I remember vividly one Friday after school in my 6th year of teaching I received some pretty hard to swallow feedback about one of my lessons that had been observed and I spiralled into the thinking - "I am failing all of my pupils, I am a hideous Maths teacher, I am just not ever going to be good enough".


This level of perfectionism continued until I was lucky enough to meet a Maths colleague who reminded me so quickly after joining the school that the best and MOST IMPORTANT part of being an educator is the relationships!


He showed me time and time again that taking learning seriously but having a huge amount of fun in the classroom were not mutually exclusive. Through his school presence, he inspired me to rediscover my balance between upholding high expectations whilst building meaningful connections by being myself.

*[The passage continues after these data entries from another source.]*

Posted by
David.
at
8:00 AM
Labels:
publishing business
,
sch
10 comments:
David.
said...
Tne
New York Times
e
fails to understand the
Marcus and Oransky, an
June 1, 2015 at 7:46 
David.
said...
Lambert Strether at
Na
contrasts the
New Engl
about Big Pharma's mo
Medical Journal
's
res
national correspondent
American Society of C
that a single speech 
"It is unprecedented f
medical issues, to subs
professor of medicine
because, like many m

During my time working with this colleague, I started to regain that fun side that I know had always been there before I started going full perfectionist. I remember one lesson a pupil hadn't done their homework and adhering strict behaviour policies I had to put in place a consequence. This pupil was incredibly upset and I remember saying to him - "it's absolutely ok that you forgot your homework, let's work on a way to avoid this happening again and learn from the mistake". And then out of nowhere, I said "if you forget next time though it won't be detention it will be death by lobsters" and straight away this pupil chuckled!


Being able to let go bit, let the real silly weird me out, has also meant that my relationships with pupils have gone from strength to strength. This pupil learnt at that moment that I really cared about him stepping up and ensuring he improved his organisation but at the same time that a mistake will never mean that I stop caring about them as an individual!


It then took me moving to Singapore, stepping down from being Head of Department for a bit, and focusing on just being back in the classroom to fully realise -


What I do as an educator is vital, it is influential and my impact should always be considered. But being an educator isn't always just about taking education so seriously. Some of the best learning and growth happens when we are lost in silliness and the flow of just being your real self as an educator!


So the name Educating Lobsters is a a big reminder of that for me. Lobsters represent the silliness! It reminds me to have fun, play with the learning and not take education so seriously all the time.